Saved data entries
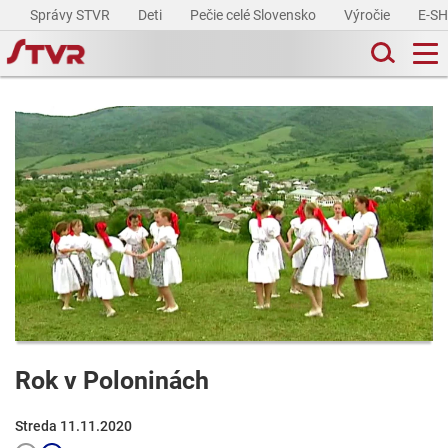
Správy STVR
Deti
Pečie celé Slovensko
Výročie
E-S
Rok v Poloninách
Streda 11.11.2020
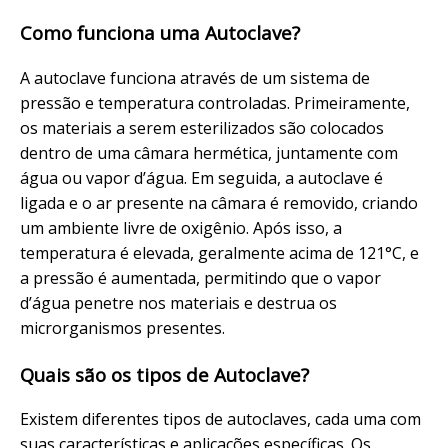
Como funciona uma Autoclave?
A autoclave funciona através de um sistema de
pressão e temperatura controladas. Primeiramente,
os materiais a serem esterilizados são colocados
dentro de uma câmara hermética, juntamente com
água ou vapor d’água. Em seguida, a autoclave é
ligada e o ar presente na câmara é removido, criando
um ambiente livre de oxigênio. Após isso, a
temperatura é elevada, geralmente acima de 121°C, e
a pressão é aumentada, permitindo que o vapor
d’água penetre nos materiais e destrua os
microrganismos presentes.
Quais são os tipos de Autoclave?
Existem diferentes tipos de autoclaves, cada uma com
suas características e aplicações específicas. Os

Exercise details —
Give the data again exactly as written, with all pictures left out.

Completed task —
Správy STVR
Deti
Pečie celé Slovensko
Výročie
E-S
Rok v Poloninách
Streda 11.11.2020
Como funciona uma Autoclave?
A autoclave funciona através de um sistema de
pressão e temperatura controladas. Primeiramente,
os materiais a serem esterilizados são colocados
dentro de uma câmara hermética, juntamente com
água ou vapor d’água. Em seguida, a autoclave é
ligada e o ar presente na câmara é removido, criando
um ambiente livre de oxigênio. Após isso, a
temperatura é elevada, geralmente acima de 121°C, e
a pressão é aumentada, permitindo que o vapor
d’água penetre nos materiais e destrua os
microrganismos presentes.
Quais são os tipos de Autoclave?
Existem diferentes tipos de autoclaves, cada uma com
suas características e aplicações específicas. Os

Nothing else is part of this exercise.